Parents unwilling to allow their children to develop fully as individuals risk broken relationships, said Sharon Gilchrest O'Neill, a marriage and family therapist in Westchester County, New York, and author of "A Short Guide to a Happy Marriage." For example, "Daddy's an engineer and would love everyone to be an engineer. You need to allow kids to evolve or a lot of miscommunication happens."
An adult child is more likely to walk away from a parent-child relationship than is the parent, who can do little to compel that child back. "If the love and attention of the parent is not something the adult child wants, a parent has relatively little influence beyond the ability to appeal to the relationship," said Coleman, who helps parents learn to communicate with adult children in ways that heal and soothe.
Two people, two views
No two people view any event exactly the same, even within a family. Coleman called this a "separate-reality phenomenon." Differences in perspective depend on things like position in the family, age and relationships with parents or siblings. A parent might view an interaction as "conscientious," while the child sees intrusion and control. "It helps to recognize we see our own lives typically from our own narrow perspectives," he said.

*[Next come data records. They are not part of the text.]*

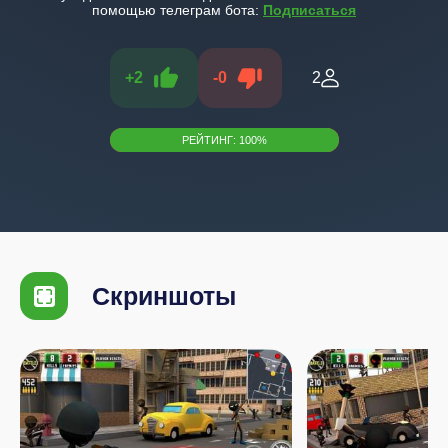
помощью телеграм бота:
Подписаться
+
2
-
0
2
РЕЙТИНГ:
100
%
Скриншоты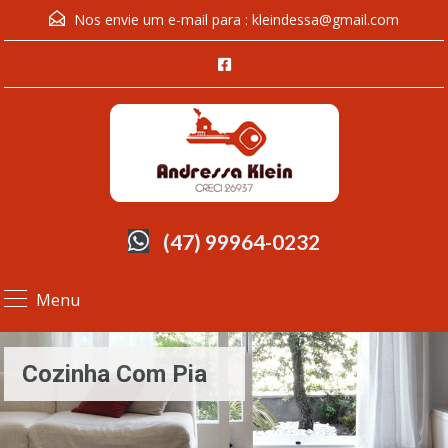
Nos envie um e-mail para :
kleindessa@gmail.com
(47) 99964-0232
Menu
Cozinha Com Pia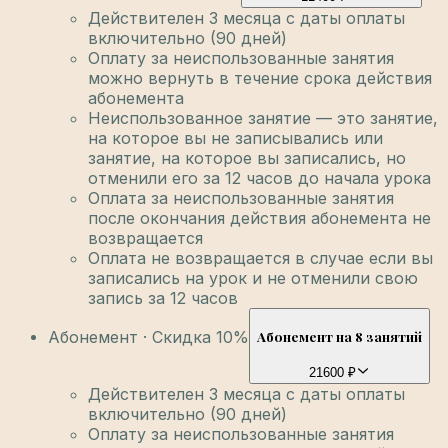
Действителен 3 месяца с даты оплаты
включительно (90 дней)
Оплату за неиспользованные занятия
можно вернуть в течение срока действия
абонемента
Неиспользованное занятие — это занятие,
на которое вы не записывались или
занятие, на которое вы записались, но
отменили его за 12 часов до начала урока
Оплата за неиспользованные занятия
после окончания действия абонемента не
возвращается
Оплата не возвращается в случае если вы
записались на урок и не отменили свою
запись за 12 часов
Абонемент · Скидка 10%
Абонемент на 8 занятий
21600 ₽
Действителен 3 месяца с даты оплаты
включительно (90 дней)
Оплату за неиспользованные занятия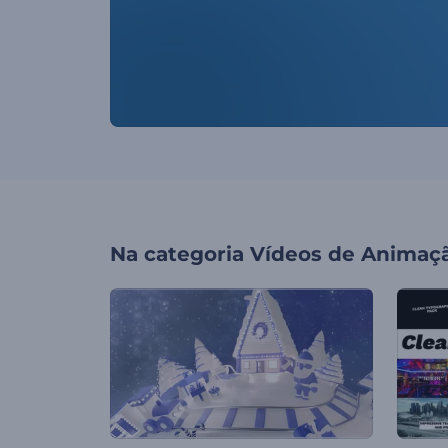
Na categoria
Vídeos de Animaç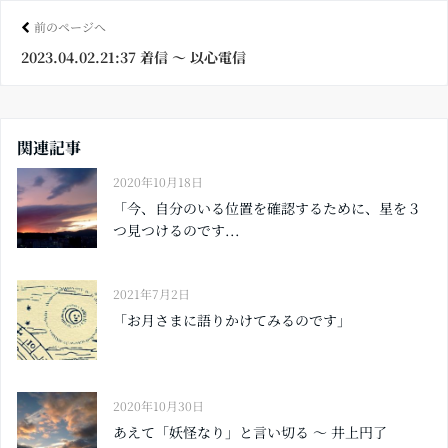
ok
前のページへ
2023.04.02.21:37 着信 〜 以心電信
関連記事
2020年10月18日
「今、自分のいる位置を確認するために、星を３
つ見つけるのです...
2021年7月2日
「お月さまに語りかけてみるのです」
2020年10月30日
あえて「妖怪なり」と言い切る 〜 井上円了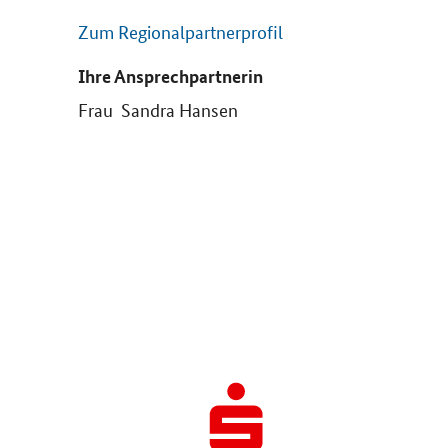
Zum Regionalpartnerprofil
Ihre Ansprechpartnerin
Frau Sandra Hansen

Roles hold steady despite age, warned Dunn, so if a parent and child are strained, most believe the parent should admit errors and break the ice. "I can't tell you how often someone says, 'If he wants to be my father, I assume he'll come forward,'" Dunn said.

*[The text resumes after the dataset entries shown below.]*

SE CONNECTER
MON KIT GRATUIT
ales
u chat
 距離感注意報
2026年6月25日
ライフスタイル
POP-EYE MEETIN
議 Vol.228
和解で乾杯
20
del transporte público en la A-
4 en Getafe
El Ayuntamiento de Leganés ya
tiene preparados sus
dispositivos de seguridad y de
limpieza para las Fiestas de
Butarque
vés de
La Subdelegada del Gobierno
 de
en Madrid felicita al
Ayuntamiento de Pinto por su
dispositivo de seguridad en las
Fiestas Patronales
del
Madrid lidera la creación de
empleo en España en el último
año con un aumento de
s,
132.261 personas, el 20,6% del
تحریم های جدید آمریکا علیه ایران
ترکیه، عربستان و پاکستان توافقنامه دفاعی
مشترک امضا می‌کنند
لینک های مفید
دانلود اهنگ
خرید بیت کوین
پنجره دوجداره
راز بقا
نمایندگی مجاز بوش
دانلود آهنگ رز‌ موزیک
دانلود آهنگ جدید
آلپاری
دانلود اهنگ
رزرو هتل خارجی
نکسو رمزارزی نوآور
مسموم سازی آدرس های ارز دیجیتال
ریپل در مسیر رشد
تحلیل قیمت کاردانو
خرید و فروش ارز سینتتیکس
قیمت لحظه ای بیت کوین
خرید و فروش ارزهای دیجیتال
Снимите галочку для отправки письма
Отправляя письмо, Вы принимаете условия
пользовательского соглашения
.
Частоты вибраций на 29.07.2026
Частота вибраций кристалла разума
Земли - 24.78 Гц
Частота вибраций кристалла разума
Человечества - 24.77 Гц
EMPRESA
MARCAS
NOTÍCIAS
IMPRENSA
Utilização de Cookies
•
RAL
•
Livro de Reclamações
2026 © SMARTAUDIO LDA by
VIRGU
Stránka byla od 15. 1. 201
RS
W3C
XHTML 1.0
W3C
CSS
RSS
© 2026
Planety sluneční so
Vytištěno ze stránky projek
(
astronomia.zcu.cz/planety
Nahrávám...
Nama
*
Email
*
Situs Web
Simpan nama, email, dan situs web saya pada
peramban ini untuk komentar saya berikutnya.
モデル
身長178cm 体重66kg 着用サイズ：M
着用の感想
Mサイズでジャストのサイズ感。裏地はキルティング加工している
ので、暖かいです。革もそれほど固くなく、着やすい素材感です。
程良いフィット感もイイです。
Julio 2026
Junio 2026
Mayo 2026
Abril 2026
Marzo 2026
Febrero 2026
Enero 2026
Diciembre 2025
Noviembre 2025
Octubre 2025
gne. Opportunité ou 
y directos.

Repairing relationships starts with listening. "Take your adult child's complaint seriously and listen for what's true. You don't have to agree with all of it. But be empathic; try not to be defensive or offensive or blame and criticize," said Coleman.
Those desiring reconciliation may have to try more than once, Coleman said.
Sometimes it's not clear why family members don't get along or are overlooked, which may make a situation harder to address. Julie Connor, an Overland Park, Kansas, educator-turned-speaker and author of Dreams to Action Trailblazer's Guide, said at her family's gatherings, certain individuals were sometimes left out of conversations and activities. She once asked why an uncle was ignored. Her mother said she didn't know. When it happened to her fiance, Connor told him he was no longer obligated to attend her family activities.